Archives for 17 January 2012

Kipling on editing

This leads me to the Higher Editing. Take of well-ground Indian Ink as much as suffices and a camel-hair brush proportionate to the inter-spaces of your lines. In an auspicious hour, read your final draft and consider faithfully every paragraph, sentence and word, blacking out where requisite. Let it lie by to drain as long as possible. At the end of that time, re-read and you should find that it will bear a second shortening. Finally, read it aloud alone and at leisure. Maybe a shade more brushwork will then indicate or impose itself. If not, praise Allah and let it go, and ‘when thou hast done, repent not.’ The shorter the tale, the longer the brushwork and, normally, the shorter the lie-by, and vice versa. The longer the tale, the less brush but the longer lie-by. I have had tales by me for three or five years which shortened themselves almost yearly. The magic lies in the Brush and the Ink. For the Pen, when it is writing, can only scratch; and bottled ink is not to compare with the ground Chinese stick. Experto crede.

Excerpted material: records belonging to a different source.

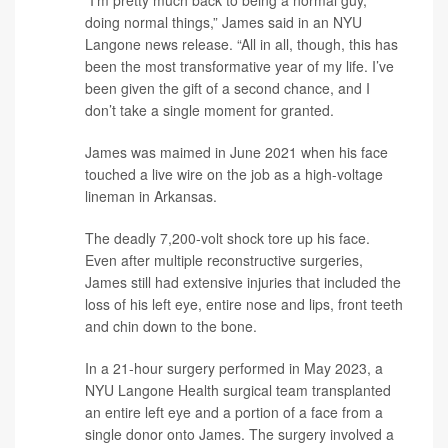
doing normal things,” James said in an NYU
Langone news release. “All in all, though, this has
been the most transformative year of my life. I’ve
been given the gift of a second chance, and I
don’t take a single moment for granted.
James was maimed in June 2021 when his face
touched a live wire on the job as a high-voltage
lineman in Arkansas.
The deadly 7,200-volt shock tore up his face.
Even after multiple reconstructive surgeries,
James still had extensive injuries that included the
loss of his left eye, entire nose and lips, front teeth
and chin down to the bone.
In a 21-hour surgery performed in May 2023, a
NYU Langone Health surgical team transplanted
an entire left eye and a portion of a face from a
single donor onto James. The surgery involved a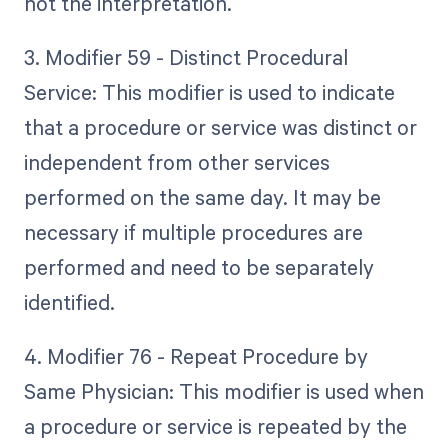
not the interpretation.
3. Modifier 59 - Distinct Procedural
Service: This modifier is used to indicate
that a procedure or service was distinct or
independent from other services
performed on the same day. It may be
necessary if multiple procedures are
performed and need to be separately
identified.
4. Modifier 76 - Repeat Procedure by
Same Physician: This modifier is used when
a procedure or service is repeated by the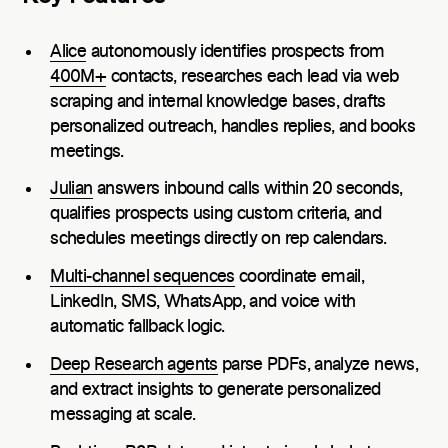
Alice
autonomously identifies prospects from
400M+
contacts, researches each lead via web
scraping and internal knowledge bases, drafts
personalized outreach, handles replies, and books
meetings.
Julian
answers inbound calls within 20 seconds,
qualifies prospects using custom criteria, and
schedules meetings directly on rep calendars.
Multi-channel sequences
coordinate email,
LinkedIn, SMS, WhatsApp, and voice with
automatic fallback logic.
Deep Research agents
parse PDFs, analyze news,
and extract insights to generate personalized
messaging at scale.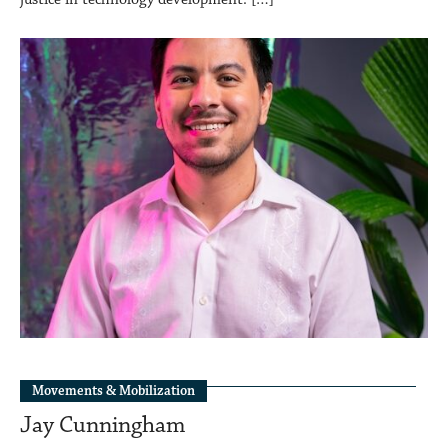
Movements & Mobilization
Jay Cunningham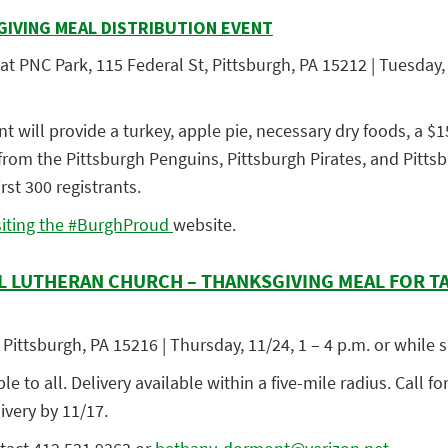
VING MEAL DISTRIBUTION EVENT
t PNC Park, 115 Federal St, Pittsburgh, PA 15212 | Tuesday, 
nt will provide a turkey, apple pie, necessary dry foods, a $1
s from the Pittsburgh Penguins, Pittsburgh Pirates, and Pitts
irst 300 registrants.
siting the #BurghProud
website
.
L LUTHERAN CHURCH – THANKSGIVING MEAL FOR T
Pittsburgh, PA 15216 | Thursday, 11/24, 1 – 4 p.m. or while s
 to all. Delivery available within a five-mile radius. Call for
ivery by 11/17.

—Rudyard Kipling, Something of Myself

I have read a lot of advice to writers in my time, some of which is pretty widely applicable, some narrowly applicable, some scarcely applicable at all, and some of which I would urge anyone to erase from their brains if they value their sanity. This advice of Kipling’s is one of the few things I can recommend to anyone. Except for one caveat: The ground Chinese stick is not recommended if you write on any kind of electronic device. Real proper India ink is so difficult to wipe off the screen.